At this point the story gets a little more complicated because there are two ways to do this final tweak. There's the standard way, and there's the Right Way. It is extremely rare for a deeply flawed standard to get established in cryptography, but in the case of elliptic curve digital signatures it has happened. So I'll start with the standard way, explain what the flaw is, and then explain the Right Way.
To bind a signature to a document in the standard way we first generate a secure hash of the document, which we will call H. As before, we also choose a random number M, which again we must keep secret. We compute R just as before, but change the computation of S like so:
S = (H + SK*R)/M
The signature is the pair (R,S) as before. The verification step also gets tweaked. To verify, we compute:
XC((BP*H + PK*R)/S)
and verify that this is equal to R as before. You can verify for yourself that this works by crunching through the algebra.
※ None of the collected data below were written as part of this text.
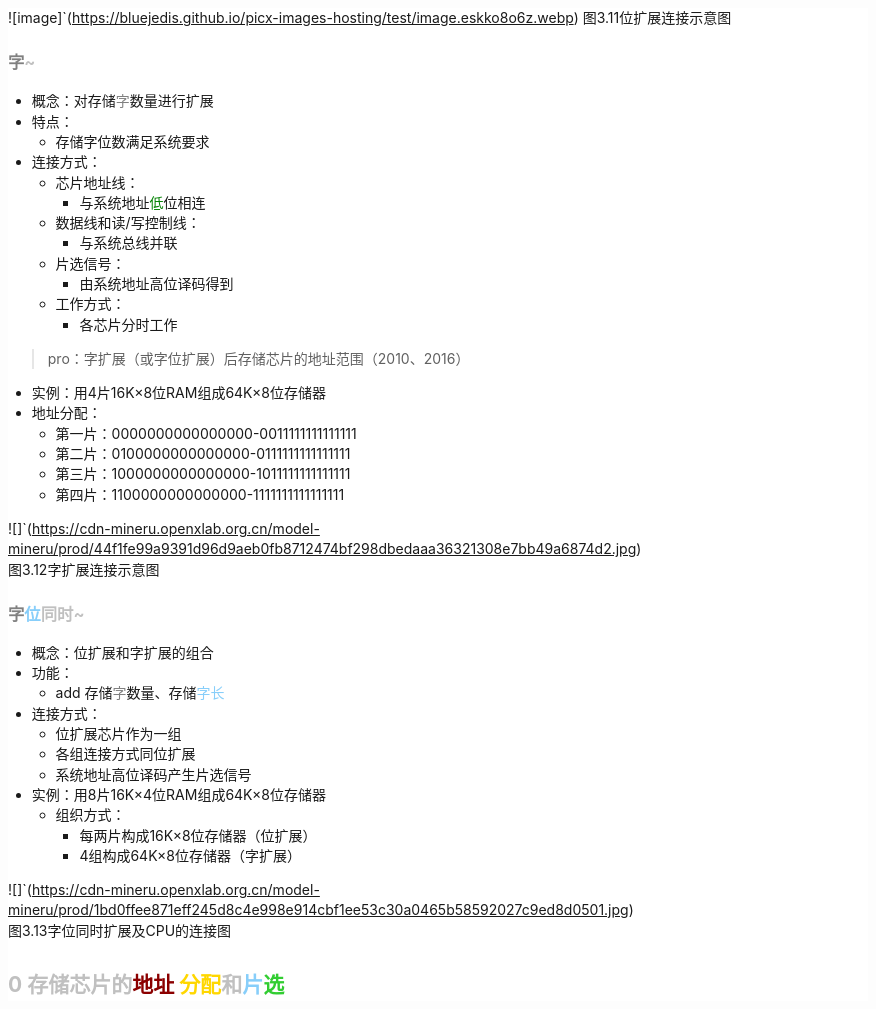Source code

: ![image]`(https://bluejedis.github.io/picx-images-hosting/test/image.eskko8o6z.webp) 
图3.11位扩展连接示意图  

###  <span style="color: silver;"><span style="color: gray;">字</span>~

- 概念：对存储<span style="color: gray;">字</span>数量进行扩展
- 特点：
  - 存储字位数满足系统要求
- 连接方式：
  - 芯片地址线：
    - 与系统地址<span style="color: green;">低</span>位相连
  - 数据线和读/写控制线：
    - 与系统总线并联
  - 片选信号：
    - 由系统地址高位译码得到
  - 工作方式：
    - 各芯片分时工作
> pro：字扩展（或字位扩展）后存储芯片的地址范围（2010、2016）  

- 实例：用4片16K×8位RAM组成64K×8位存储器
- 地址分配：
  - 第一片：0000000000000000-0011111111111111
  - 第二片：0100000000000000-0111111111111111
  - 第三片：1000000000000000-1011111111111111
  - 第四片：1100000000000000-1111111111111111

![]`(https://cdn-mineru.openxlab.org.cn/model-mineru/prod/44f1fe99a9391d96d9aeb0fb8712474bf298dbedaaa36321308e7bb49a6874d2.jpg)  
图3.12字扩展连接示意图  

###  <span style="color: silver;"><span style="color: gray;">字</span><span style="color: LightSkyBlue;">位</span>同时~

- 概念：位扩展和字扩展的组合
- 功能：
  - add 存储<span style="color: gray;">字</span>数量、存储<span style="color: LightSkyBlue;">字长</span>
- 连接方式：
  - 位扩展芯片作为一组
  - 各组连接方式同位扩展
  - 系统地址高位译码产生片选信号
- 实例：用8片16K×4位RAM组成64K×8位存储器
  - 组织方式：
    - 每两片构成16K×8位存储器（位扩展）
    - 4组构成64K×8位存储器（字扩展）

![]`(https://cdn-mineru.openxlab.org.cn/model-mineru/prod/1bd0ffee871eff245d8c4e998e914cbf1ee53c30a0465b58592027c9ed8d0501.jpg)  
图3.13字位同时扩展及CPU的连接图  
</ul>

##  <span style="color: silver;">0 存储芯片的<span style="color: DarkRed;">地址</span> <span style="color: Gold;">分配</span>和<span style="color: LightSkyBlue;">片</span><span style="color: LimeGreen;">选</span>  
<ul>
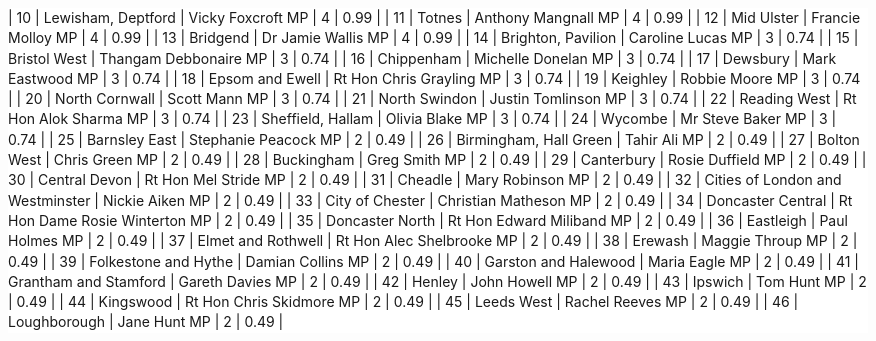 | 10 | Lewisham, Deptford | Vicky Foxcroft MP | 4 | 0.99 |
| 11 | Totnes | Anthony Mangnall MP | 4 | 0.99 |
| 12 | Mid Ulster | Francie Molloy MP | 4 | 0.99 |
| 13 | Bridgend | Dr Jamie Wallis MP | 4 | 0.99 |
| 14 | Brighton, Pavilion | Caroline Lucas MP | 3 | 0.74 |
| 15 | Bristol West | Thangam Debbonaire MP | 3 | 0.74 |
| 16 | Chippenham | Michelle Donelan MP | 3 | 0.74 |
| 17 | Dewsbury | Mark Eastwood MP | 3 | 0.74 |
| 18 | Epsom and Ewell | Rt Hon Chris Grayling MP | 3 | 0.74 |
| 19 | Keighley | Robbie Moore MP | 3 | 0.74 |
| 20 | North Cornwall | Scott Mann MP | 3 | 0.74 |
| 21 | North Swindon | Justin Tomlinson MP | 3 | 0.74 |
| 22 | Reading West | Rt Hon Alok Sharma MP | 3 | 0.74 |
| 23 | Sheffield, Hallam | Olivia Blake MP | 3 | 0.74 |
| 24 | Wycombe | Mr Steve Baker MP | 3 | 0.74 |
| 25 | Barnsley East | Stephanie Peacock MP | 2 | 0.49 |
| 26 | Birmingham, Hall Green | Tahir Ali MP | 2 | 0.49 |
| 27 | Bolton West | Chris Green MP | 2 | 0.49 |
| 28 | Buckingham | Greg Smith MP | 2 | 0.49 |
| 29 | Canterbury | Rosie Duffield MP | 2 | 0.49 |
| 30 | Central Devon | Rt Hon Mel Stride MP | 2 | 0.49 |
| 31 | Cheadle | Mary Robinson MP | 2 | 0.49 |
| 32 | Cities of London and Westminster | Nickie Aiken MP | 2 | 0.49 |
| 33 | City of Chester | Christian Matheson MP | 2 | 0.49 |
| 34 | Doncaster Central | Rt Hon Dame Rosie Winterton MP | 2 | 0.49 |
| 35 | Doncaster North | Rt Hon Edward Miliband MP | 2 | 0.49 |
| 36 | Eastleigh | Paul Holmes MP | 2 | 0.49 |
| 37 | Elmet and Rothwell | Rt Hon Alec Shelbrooke MP | 2 | 0.49 |
| 38 | Erewash | Maggie Throup MP | 2 | 0.49 |
| 39 | Folkestone and Hythe | Damian Collins MP | 2 | 0.49 |
| 40 | Garston and Halewood | Maria Eagle MP | 2 | 0.49 |
| 41 | Grantham and Stamford | Gareth Davies MP | 2 | 0.49 |
| 42 | Henley | John Howell MP | 2 | 0.49 |
| 43 | Ipswich | Tom Hunt MP | 2 | 0.49 |
| 44 | Kingswood | Rt Hon Chris Skidmore  MP | 2 | 0.49 |
| 45 | Leeds West | Rachel Reeves MP | 2 | 0.49 |
| 46 | Loughborough | Jane Hunt MP | 2 | 0.49 |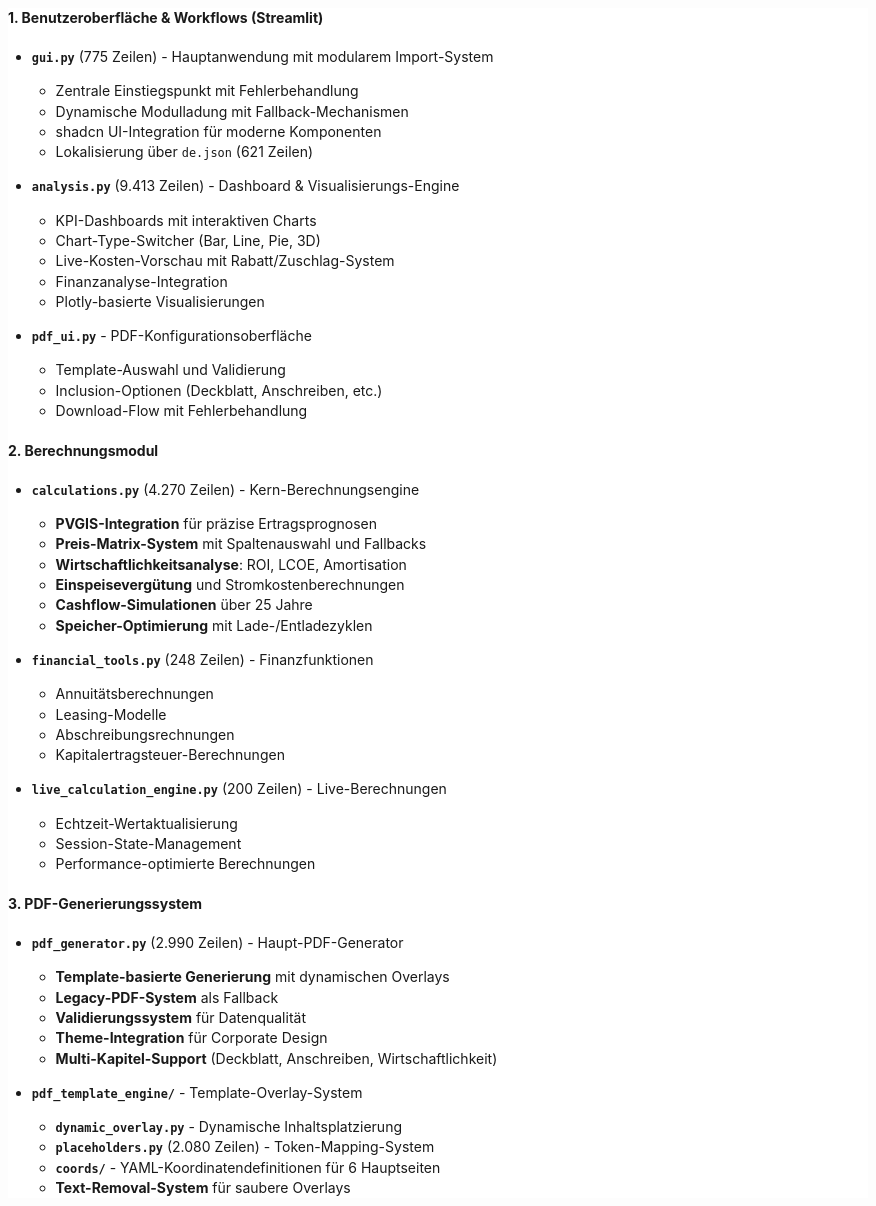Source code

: #### **1. Benutzeroberfläche & Workflows (Streamlit)**
- **`gui.py`** (775 Zeilen) - Hauptanwendung mit modularem Import-System
  - Zentrale Einstiegspunkt mit Fehlerbehandlung
  - Dynamische Modulladung mit Fallback-Mechanismen
  - shadcn UI-Integration für moderne Komponenten
  - Lokalisierung über `de.json` (621 Zeilen)

- **`analysis.py`** (9.413 Zeilen) - Dashboard & Visualisierungs-Engine
  - KPI-Dashboards mit interaktiven Charts
  - Chart-Type-Switcher (Bar, Line, Pie, 3D)
  - Live-Kosten-Vorschau mit Rabatt/Zuschlag-System
  - Finanzanalyse-Integration
  - Plotly-basierte Visualisierungen

- **`pdf_ui.py`** - PDF-Konfigurationsoberfläche
  - Template-Auswahl und Validierung
  - Inclusion-Optionen (Deckblatt, Anschreiben, etc.)
  - Download-Flow mit Fehlerbehandlung

#### **2. Berechnungsmodul**
- **`calculations.py`** (4.270 Zeilen) - Kern-Berechnungsengine
  - **PVGIS-Integration** für präzise Ertragsprognosen
  - **Preis-Matrix-System** mit Spaltenauswahl und Fallbacks
  - **Wirtschaftlichkeitsanalyse**: ROI, LCOE, Amortisation
  - **Einspeisevergütung** und Stromkostenberechnungen
  - **Cashflow-Simulationen** über 25 Jahre
  - **Speicher-Optimierung** mit Lade-/Entladezyklen

- **`financial_tools.py`** (248 Zeilen) - Finanzfunktionen
  - Annuitätsberechnungen
  - Leasing-Modelle
  - Abschreibungsrechnungen
  - Kapitalertragsteuer-Berechnungen

- **`live_calculation_engine.py`** (200 Zeilen) - Live-Berechnungen
  - Echtzeit-Wertaktualisierung
  - Session-State-Management
  - Performance-optimierte Berechnungen

#### **3. PDF-Generierungssystem**
- **`pdf_generator.py`** (2.990 Zeilen) - Haupt-PDF-Generator
  - **Template-basierte Generierung** mit dynamischen Overlays
  - **Legacy-PDF-System** als Fallback
  - **Validierungssystem** für Datenqualität
  - **Theme-Integration** für Corporate Design
  - **Multi-Kapitel-Support** (Deckblatt, Anschreiben, Wirtschaftlichkeit)

- **`pdf_template_engine/`** - Template-Overlay-System
  - **`dynamic_overlay.py`** - Dynamische Inhaltsplatzierung
  - **`placeholders.py`** (2.080 Zeilen) - Token-Mapping-System
  - **`coords/`** - YAML-Koordinatendefinitionen für 6 Hauptseiten
  - **Text-Removal-System** für saubere Overlays
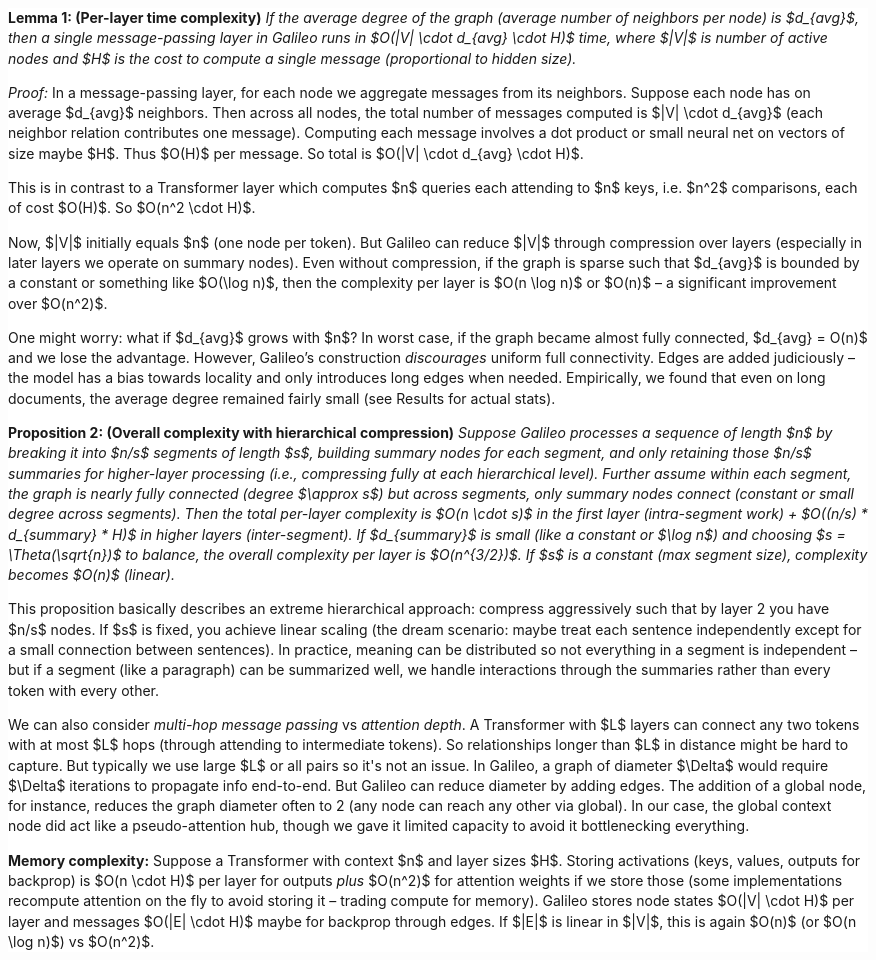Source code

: **Lemma 1: (Per-layer time complexity)** *If the average degree of the graph (average number of neighbors per node) is \$d\_{avg}\$, then a single message-passing layer in Galileo runs in \$O(|V| \cdot d\_{avg} \cdot H)\$ time, where \$|V|\$ is number of active nodes and \$H\$ is the cost to compute a single message (proportional to hidden size).*

*Proof:* In a message-passing layer, for each node we aggregate messages from its neighbors. Suppose each node has on average \$d\_{avg}\$ neighbors. Then across all nodes, the total number of messages computed is \$|V| \cdot d\_{avg}\$ (each neighbor relation contributes one message). Computing each message involves a dot product or small neural net on vectors of size maybe \$H\$. Thus \$O(H)\$ per message. So total is \$O(|V| \cdot d\_{avg} \cdot H)\$.

This is in contrast to a Transformer layer which computes \$n\$ queries each attending to \$n\$ keys, i.e. \$n^2\$ comparisons, each of cost \$O(H)\$. So \$O(n^2 \cdot H)\$.

Now, \$|V|\$ initially equals \$n\$ (one node per token). But Galileo can reduce \$|V|\$ through compression over layers (especially in later layers we operate on summary nodes). Even without compression, if the graph is sparse such that \$d\_{avg}\$ is bounded by a constant or something like \$O(\log n)\$, then the complexity per layer is \$O(n \log n)\$ or \$O(n)\$ – a significant improvement over \$O(n^2)\$.

One might worry: what if \$d\_{avg}\$ grows with \$n\$? In worst case, if the graph became almost fully connected, \$d\_{avg} = O(n)\$ and we lose the advantage. However, Galileo’s construction *discourages* uniform full connectivity. Edges are added judiciously – the model has a bias towards locality and only introduces long edges when needed. Empirically, we found that even on long documents, the average degree remained fairly small (see Results for actual stats).

**Proposition 2: (Overall complexity with hierarchical compression)** *Suppose Galileo processes a sequence of length \$n\$ by breaking it into \$n/s\$ segments of length \$s\$, building summary nodes for each segment, and only retaining those \$n/s\$ summaries for higher-layer processing (i.e., compressing fully at each hierarchical level). Further assume within each segment, the graph is nearly fully connected (degree \$\approx s\$) but across segments, only summary nodes connect (constant or small degree across segments). Then the total per-layer complexity is \$O(n \cdot s)\$ in the first layer (intra-segment work) + \$O((n/s) \* d\_{summary} \* H)\$ in higher layers (inter-segment). If \$d\_{summary}\$ is small (like a constant or \$\log n\$) and choosing \$s = \Theta(\sqrt{n})\$ to balance, the overall complexity per layer is \$O(n^{3/2})\$. If \$s\$ is a constant (max segment size), complexity becomes \$O(n)\$ (linear).*

This proposition basically describes an extreme hierarchical approach: compress aggressively such that by layer 2 you have \$n/s\$ nodes. If \$s\$ is fixed, you achieve linear scaling (the dream scenario: maybe treat each sentence independently except for a small connection between sentences). In practice, meaning can be distributed so not everything in a segment is independent – but if a segment (like a paragraph) can be summarized well, we handle interactions through the summaries rather than every token with every other.

We can also consider *multi-hop message passing* vs *attention depth*. A Transformer with \$L\$ layers can connect any two tokens with at most \$L\$ hops (through attending to intermediate tokens). So relationships longer than \$L\$ in distance might be hard to capture. But typically we use large \$L\$ or all pairs so it's not an issue. In Galileo, a graph of diameter \$\Delta\$ would require \$\Delta\$ iterations to propagate info end-to-end. But Galileo can reduce diameter by adding edges. The addition of a global node, for instance, reduces the graph diameter often to 2 (any node can reach any other via global). In our case, the global context node did act like a pseudo-attention hub, though we gave it limited capacity to avoid it bottlenecking everything.

**Memory complexity:** Suppose a Transformer with context \$n\$ and layer sizes \$H\$. Storing activations (keys, values, outputs for backprop) is \$O(n \cdot H)\$ per layer for outputs *plus* \$O(n^2)\$ for attention weights if we store those (some implementations recompute attention on the fly to avoid storing it – trading compute for memory). Galileo stores node states \$O(|V| \cdot H)\$ per layer and messages \$O(|E| \cdot H)\$ maybe for backprop through edges. If \$|E|\$ is linear in \$|V|\$, this is again \$O(n)\$ (or \$O(n \log n)\$) vs \$O(n^2)\$.
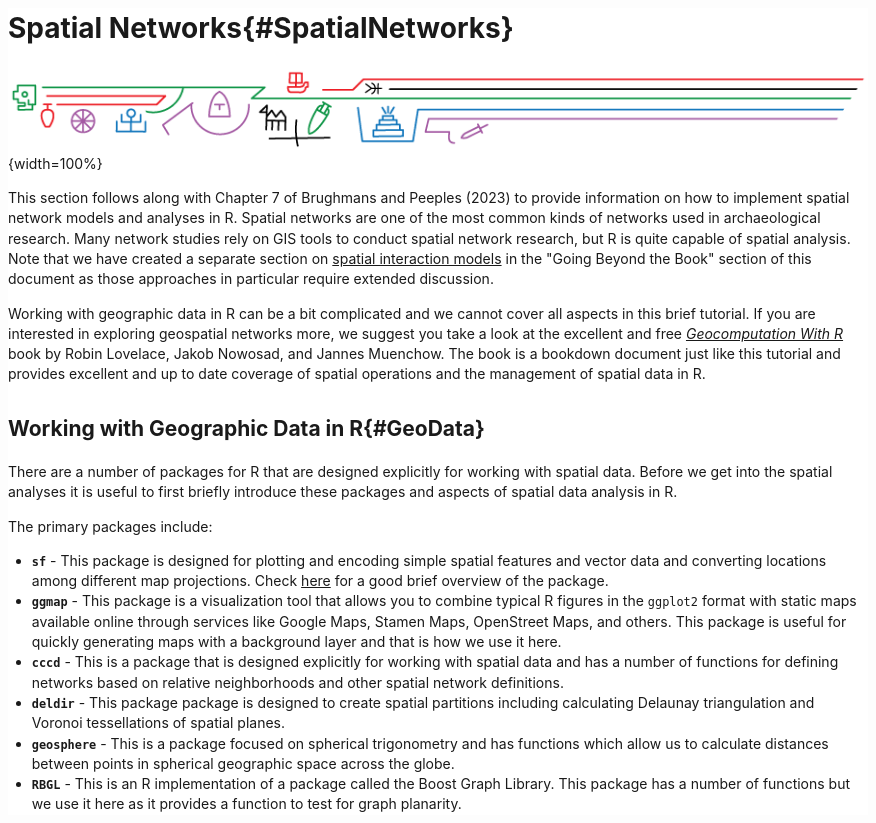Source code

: # Spatial Networks{#SpatialNetworks}

![](images/image_break.png){width=100%}

This section follows along with Chapter 7 of Brughmans and Peeples (2023) to provide information on how to implement spatial network models and analyses in R. Spatial networks are one of the most common kinds of networks used in archaeological research. Many network studies rely on GIS tools to conduct spatial network research, but R is quite capable of spatial analysis. Note that we have created a separate section on [spatial interaction models](#SpatialInteraction) in the "Going Beyond the Book" section of this document as those approaches in particular require extended discussion.

Working with geographic data in R can be a bit complicated and we cannot cover all aspects in this brief tutorial. If you are interested in exploring geospatial networks more, we suggest you take a look at the excellent and free [*Geocomputation With R*](https://geocompr.robinlovelace.net/) book by Robin Lovelace, Jakob Nowosad, and Jannes Muenchow. The book is a bookdown document just like this tutorial and provides excellent and up to date coverage of spatial operations and the management of spatial data in R. 

## Working with Geographic Data in R{#GeoData}

<div class="rmdnote">
<p>There are a number of packages for R that are designed explicitly for
working with spatial data. Before we get into the spatial analyses it is
useful to first briefly introduce these packages and aspects of spatial
data analysis in R.</p>
</div>

The primary packages include:

* **`sf`** - This package is designed for plotting and encoding simple spatial features and vector data and converting locations among different map projections. Check [here](https://r-spatial.github.io/sf/) for a good brief overview of the package.
* **`ggmap`** - This package is a visualization tool that allows you to combine typical R figures in the `ggplot2` format with static maps available online through services like Google Maps, Stamen Maps, OpenStreet Maps, and others. This package is useful for quickly generating maps with a background layer and that is how we use it here.  
* **`cccd`** - This is a package that is designed explicitly for working with spatial data and has a number of functions for defining networks based on relative neighborhoods and other spatial network definitions. 
* **`deldir`** - This package package is designed to create spatial partitions including calculating Delaunay triangulation and Voronoi tessellations of spatial planes.
* **`geosphere`** - This is a package focused on spherical trigonometry and has functions which allow us to calculate distances between points in spherical geographic space across the globe.
* **`RBGL`** - This is an R implementation of a package called the Boost Graph Library. This package has a number of functions but we use it here as it provides a function to test for graph planarity.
The flaw in this scheme is that not only must M be kept secret, but you also have to be very careful never to use the same random M to sign two different messages. If you have signatures for two different messages generated with the same SK and M values, then you can easily recover SK, the secret key. This is how the Sony Playstation was hacked.
The way to fix this problem is not to use a random M, but instead to use a hash of the message being signed plus the secret key as M. This insures that different messages will never be signed with the same M value. This brilliant trick was invented by Daniel J. Bernstein, commonly known by his initials, DJB. [UPDATE: I was mistaken, this trick was not invented by DJB, it was invented by George Barwood and John Wigley in 1997. Thanks to pbsd for pointing that out.]
I really wanted to write about a particular elliptic curve invented by DJB called Curve25519, but I'm running out of steam and I want to post this today, so that will have to wait. Sorry about all the cliffhangers.